Start of Records provided
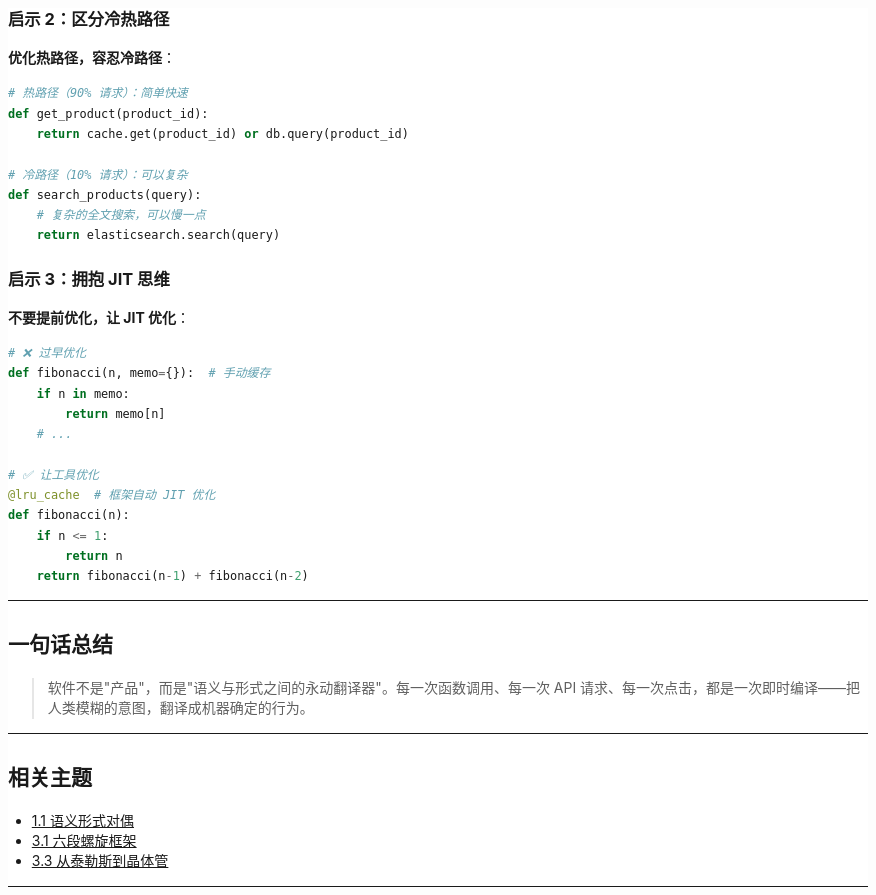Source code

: ### 启示 2：区分冷热路径

**优化热路径，容忍冷路径**：

```python
# 热路径（90% 请求）：简单快速
def get_product(product_id):
    return cache.get(product_id) or db.query(product_id)

# 冷路径（10% 请求）：可以复杂
def search_products(query):
    # 复杂的全文搜索，可以慢一点
    return elasticsearch.search(query)
```

### 启示 3：拥抱 JIT 思维

**不要提前优化，让 JIT 优化**：

```python
# ❌ 过早优化
def fibonacci(n, memo={}):  # 手动缓存
    if n in memo:
        return memo[n]
    # ...

# ✅ 让工具优化
@lru_cache  # 框架自动 JIT 优化
def fibonacci(n):
    if n <= 1:
        return n
    return fibonacci(n-1) + fibonacci(n-2)
```

---

## 一句话总结

> 软件不是"产品"，而是"语义与形式之间的永动翻译器"。每一次函数调用、每一次 API 请求、每一次点击，都是一次即时编译——把人类模糊的意图，翻译成机器确定的行为。

---

## 相关主题

- [1.1 语义形式对偶](../01_Foundational_Theory/01.1_Semantic_Formal_Duality.md)
- [3.1 六段螺旋框架](./03.1_Six_Spiral_Framework.md)
- [3.3 从泰勒斯到晶体管](./03.3_Thales_to_Transistor.md)

---
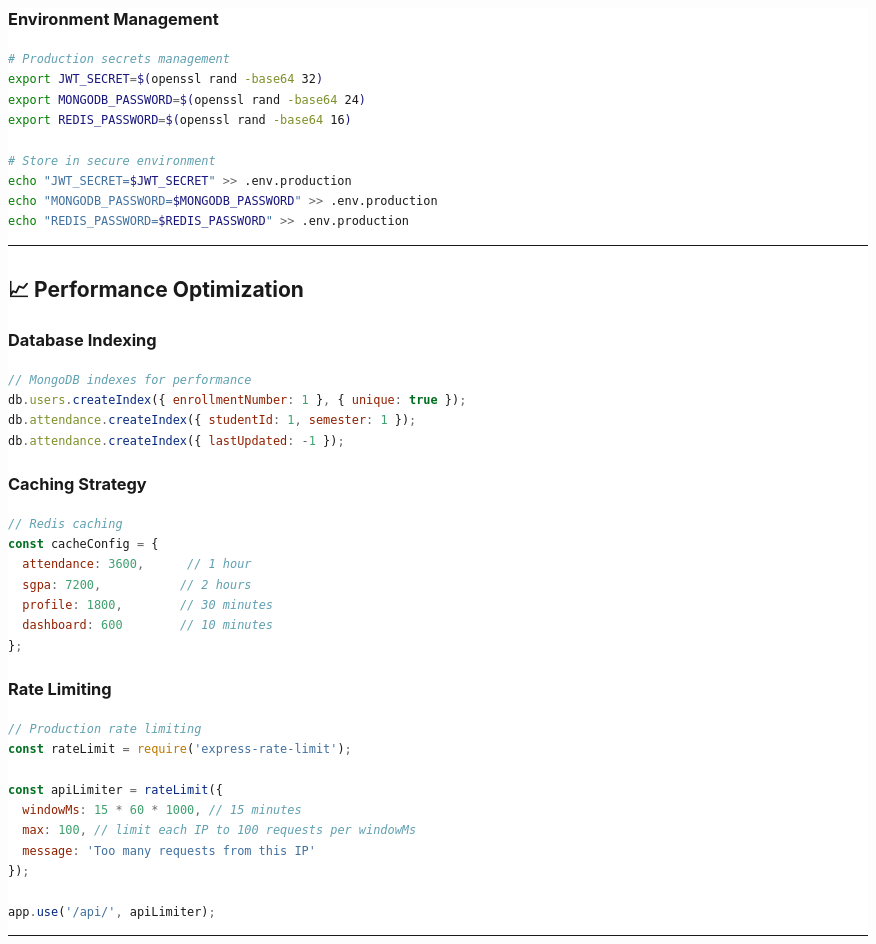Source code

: ### Environment Management
```bash
# Production secrets management
export JWT_SECRET=$(openssl rand -base64 32)
export MONGODB_PASSWORD=$(openssl rand -base64 24)
export REDIS_PASSWORD=$(openssl rand -base64 16)

# Store in secure environment
echo "JWT_SECRET=$JWT_SECRET" >> .env.production
echo "MONGODB_PASSWORD=$MONGODB_PASSWORD" >> .env.production
echo "REDIS_PASSWORD=$REDIS_PASSWORD" >> .env.production
```

---

## 📈 Performance Optimization

### Database Indexing
```javascript
// MongoDB indexes for performance
db.users.createIndex({ enrollmentNumber: 1 }, { unique: true });
db.attendance.createIndex({ studentId: 1, semester: 1 });
db.attendance.createIndex({ lastUpdated: -1 });
```

### Caching Strategy
```javascript
// Redis caching
const cacheConfig = {
  attendance: 3600,      // 1 hour
  sgpa: 7200,           // 2 hours
  profile: 1800,        // 30 minutes
  dashboard: 600        // 10 minutes
};
```

### Rate Limiting
```javascript
// Production rate limiting
const rateLimit = require('express-rate-limit');

const apiLimiter = rateLimit({
  windowMs: 15 * 60 * 1000, // 15 minutes
  max: 100, // limit each IP to 100 requests per windowMs
  message: 'Too many requests from this IP'
});

app.use('/api/', apiLimiter);
```

---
End of Records provided
*Activity*
Return every line of the listing above where "memo" appears.

*Answer for the task*
def fibonacci(n, memo={}):  # 手动缓存
    if n in memo:
        return memo[n]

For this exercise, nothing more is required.